Für meine Eltern, Kurt und Annaliese Oeljeschlager, war es eigentlich selbstverständlich, ihre jüdischen Freunde nicht im Stich zu lassen. Aber gerade meine Mutter war es, die immer wieder darüber sprach, dass diese unbeschreiblichen Verbrechen, dieser Völkermord, in hundert Jahren noch nicht vergessen sein werden. Aus diesem Grunde hat sie auch noch vor ihrem Tod (1996) einen Baum in Israel gespendet. Diese Erinnerung begleitet mich nun wahrhaftig von Kindesbeinen an bis heute und wurde für mich zu einem fast traumatischen Lebensthema. Deshalb ist mir wirklich ein Stein vom Herzen gefallen, dass mit Hilfe von Herrn Hess durch den Künstler Gunther Demnig für die ganze Familie Bielefeld, nämlich Alfred, Helene, Kurt, Marion, Hella und Mathel Stolpersteine gesetzt worden sind.

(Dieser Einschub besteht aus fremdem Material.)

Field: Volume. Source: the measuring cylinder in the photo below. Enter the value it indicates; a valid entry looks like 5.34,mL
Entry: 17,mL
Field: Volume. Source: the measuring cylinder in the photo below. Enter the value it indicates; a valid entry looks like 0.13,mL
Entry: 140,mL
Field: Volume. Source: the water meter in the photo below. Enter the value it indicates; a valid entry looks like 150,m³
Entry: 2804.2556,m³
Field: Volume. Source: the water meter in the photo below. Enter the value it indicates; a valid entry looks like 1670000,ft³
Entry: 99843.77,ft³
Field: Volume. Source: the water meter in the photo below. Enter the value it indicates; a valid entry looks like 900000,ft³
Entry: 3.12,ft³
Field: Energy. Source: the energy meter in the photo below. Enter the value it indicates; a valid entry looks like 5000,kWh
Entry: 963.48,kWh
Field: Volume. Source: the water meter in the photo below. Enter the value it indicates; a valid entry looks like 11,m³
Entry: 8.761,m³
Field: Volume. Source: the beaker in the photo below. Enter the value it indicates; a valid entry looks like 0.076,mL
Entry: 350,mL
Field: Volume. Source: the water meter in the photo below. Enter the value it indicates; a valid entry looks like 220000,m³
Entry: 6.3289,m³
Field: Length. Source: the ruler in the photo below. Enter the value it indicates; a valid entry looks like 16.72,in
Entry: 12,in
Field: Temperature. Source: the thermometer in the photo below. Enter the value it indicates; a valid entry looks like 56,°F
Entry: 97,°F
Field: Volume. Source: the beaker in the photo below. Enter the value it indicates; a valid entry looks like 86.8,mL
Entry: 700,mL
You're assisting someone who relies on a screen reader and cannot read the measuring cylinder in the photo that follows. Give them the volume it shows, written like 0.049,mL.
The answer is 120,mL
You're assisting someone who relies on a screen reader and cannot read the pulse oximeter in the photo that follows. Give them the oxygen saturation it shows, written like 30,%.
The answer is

Gräber haben sie nicht bekommen, auf die man nach jüdischer Sitte einen Stein legt zum Zeichen, dass man sie nicht vergessen hat. Jetzt "stolpert" hoffentlich der eine oder andere darüber.

In diesem Jahr werde ich siebenundsiebzig Jahre alt, und so bin ich dankbar, dass ich diese mich nie verlassende Erinnerung noch zu Lebzeiten sichtbar gemacht habe.